O diretor da Secretaria Nacional de Economia Solidária vinculado ao Ministério do Trabalho, Dione Manetti, foi conferencista neste segundo e último dia do Seminário "Economia e Mercado de Trabalho: desafios e oportunidades contemporâneos" promovido pelo comitê municipal de emprego e renda e realizado no Centro Universitário LaSalle. Manetti iniciou sua fala abordando uma aproximação direta do governo com as estatísticas sociais, antes controladas por empresas da iniciativa privada. "Quando iniciamos o governo e tentamos quebrar os contratos, como o domínio de dados do Cadastro geral de empregados e desempregados nacional, por exemplo, o que se ouviu como resposta foi que a empresa nos venderia o banco de dados. Um absurdo completo", ressalta.

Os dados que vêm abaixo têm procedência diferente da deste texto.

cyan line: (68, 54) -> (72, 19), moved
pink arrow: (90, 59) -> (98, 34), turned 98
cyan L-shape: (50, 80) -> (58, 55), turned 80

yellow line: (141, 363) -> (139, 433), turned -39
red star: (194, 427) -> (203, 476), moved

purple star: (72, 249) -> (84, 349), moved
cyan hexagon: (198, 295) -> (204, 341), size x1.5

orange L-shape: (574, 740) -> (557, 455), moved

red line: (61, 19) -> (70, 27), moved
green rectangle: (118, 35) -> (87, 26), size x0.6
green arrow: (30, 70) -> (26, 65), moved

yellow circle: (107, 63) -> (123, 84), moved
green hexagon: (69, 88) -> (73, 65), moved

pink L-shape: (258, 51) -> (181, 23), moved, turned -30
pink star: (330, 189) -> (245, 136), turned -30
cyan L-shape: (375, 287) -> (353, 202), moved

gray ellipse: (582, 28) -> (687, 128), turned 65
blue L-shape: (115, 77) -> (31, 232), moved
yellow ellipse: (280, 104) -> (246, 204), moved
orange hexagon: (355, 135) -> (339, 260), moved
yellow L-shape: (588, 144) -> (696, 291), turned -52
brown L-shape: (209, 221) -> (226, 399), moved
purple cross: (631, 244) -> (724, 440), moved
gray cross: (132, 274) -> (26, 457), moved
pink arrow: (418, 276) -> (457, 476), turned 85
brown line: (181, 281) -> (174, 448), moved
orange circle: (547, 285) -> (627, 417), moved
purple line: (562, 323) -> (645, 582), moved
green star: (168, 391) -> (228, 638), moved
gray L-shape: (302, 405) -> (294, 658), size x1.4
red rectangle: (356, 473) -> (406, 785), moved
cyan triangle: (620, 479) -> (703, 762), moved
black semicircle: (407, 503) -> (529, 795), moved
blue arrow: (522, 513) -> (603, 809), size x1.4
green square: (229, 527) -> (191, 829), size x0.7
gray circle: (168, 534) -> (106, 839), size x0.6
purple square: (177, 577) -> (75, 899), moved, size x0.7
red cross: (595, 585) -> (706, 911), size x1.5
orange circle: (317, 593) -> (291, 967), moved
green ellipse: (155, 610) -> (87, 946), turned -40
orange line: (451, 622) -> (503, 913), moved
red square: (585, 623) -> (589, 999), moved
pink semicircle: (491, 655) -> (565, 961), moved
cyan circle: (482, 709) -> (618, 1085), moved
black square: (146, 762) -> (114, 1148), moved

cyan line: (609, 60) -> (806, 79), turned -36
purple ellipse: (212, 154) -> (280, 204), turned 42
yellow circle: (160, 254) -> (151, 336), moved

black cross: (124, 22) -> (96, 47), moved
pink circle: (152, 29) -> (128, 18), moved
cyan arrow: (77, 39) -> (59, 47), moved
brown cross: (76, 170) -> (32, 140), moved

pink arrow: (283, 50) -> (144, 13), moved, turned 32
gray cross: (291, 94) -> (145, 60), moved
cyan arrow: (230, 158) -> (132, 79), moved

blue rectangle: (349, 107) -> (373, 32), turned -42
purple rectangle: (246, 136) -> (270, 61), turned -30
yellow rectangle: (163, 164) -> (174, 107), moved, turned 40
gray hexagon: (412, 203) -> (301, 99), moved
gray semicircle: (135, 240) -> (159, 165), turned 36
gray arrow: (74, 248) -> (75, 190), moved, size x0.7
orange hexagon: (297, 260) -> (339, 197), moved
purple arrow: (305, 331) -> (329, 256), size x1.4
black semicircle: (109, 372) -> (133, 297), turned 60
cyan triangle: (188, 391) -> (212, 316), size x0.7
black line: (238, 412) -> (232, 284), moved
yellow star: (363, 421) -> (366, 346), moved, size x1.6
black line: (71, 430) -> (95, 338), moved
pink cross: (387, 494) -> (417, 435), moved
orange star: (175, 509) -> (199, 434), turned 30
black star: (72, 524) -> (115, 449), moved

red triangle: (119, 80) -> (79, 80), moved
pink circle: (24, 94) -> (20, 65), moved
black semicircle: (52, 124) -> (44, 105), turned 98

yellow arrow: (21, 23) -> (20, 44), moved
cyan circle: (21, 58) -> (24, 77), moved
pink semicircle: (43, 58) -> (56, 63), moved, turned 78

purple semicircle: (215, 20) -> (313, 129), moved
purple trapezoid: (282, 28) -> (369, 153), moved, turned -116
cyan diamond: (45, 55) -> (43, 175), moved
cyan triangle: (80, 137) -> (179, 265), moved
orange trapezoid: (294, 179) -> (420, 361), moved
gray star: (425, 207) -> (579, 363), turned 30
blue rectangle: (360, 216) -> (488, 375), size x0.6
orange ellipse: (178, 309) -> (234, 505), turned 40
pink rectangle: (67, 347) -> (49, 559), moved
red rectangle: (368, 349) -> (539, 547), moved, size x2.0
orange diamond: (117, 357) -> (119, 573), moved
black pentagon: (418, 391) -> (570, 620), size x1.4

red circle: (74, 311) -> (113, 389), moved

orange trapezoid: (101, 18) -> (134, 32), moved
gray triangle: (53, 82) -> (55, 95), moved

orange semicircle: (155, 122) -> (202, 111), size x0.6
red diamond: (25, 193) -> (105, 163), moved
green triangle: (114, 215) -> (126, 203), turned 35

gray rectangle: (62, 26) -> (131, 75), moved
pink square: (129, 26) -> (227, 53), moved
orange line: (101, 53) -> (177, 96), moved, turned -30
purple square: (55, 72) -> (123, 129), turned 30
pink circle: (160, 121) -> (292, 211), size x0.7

O especialista afirma que o país vive um momento único, em um conjunto de políticas públicas a longo prazo, firmando laços com setores menos favorecidos da sociedade. "Na nossa opinião não existe povo pobre e sim povo empobrecido, que foi destituído de seus direitos básicos". Ele afirma que a relação da economia solidária com o sistema nacional de trabalho e emprego é eficiente, mas por enquanto frágil. "Este tipo de economia é um tema muito recente, com roupagem e identidade que se instalaram no país no final dos anos 80. Ainda há muito o que se discutir".
Manetti lembra que o desenvolvimento de emprego e renda fico atrelado à administração pública. Por isso, momentos como este, de discussão, abrem a possibilidade de soluções. Hoje, ele acredita que é preciso oportunizar uma escolha a cada cidadão. "Cada pessoa deveria optar entre ter um chefe ou montar seu próprio negócio, se associando a outras pessoas".
Recentemente, um mapeamento da Secretaria apontou 23 mil empreendimentos de economia solidária no Brasil, gerando 2 milhões de vagas de trabalho e 8 bilhões de reais em renda. Para este ano, o destaque fica para uma rede de Centros Públicos de Economia Solidária que deve ser instalado em todo o Brasil, para funcionar como espaço de integração e articulação das políticas de economia solidária, bem como o apoio a centros já existentes. Além disso, mil catadores serão capacitados em breve no Rio Grande do Sul, para aproveitamento de resíduos solidários. Outra importante ação diz respeito a instalação de incubadoras de economia solidária em presídios, levando aos detentos uma opção de trabalho digno na busca de reinserção social.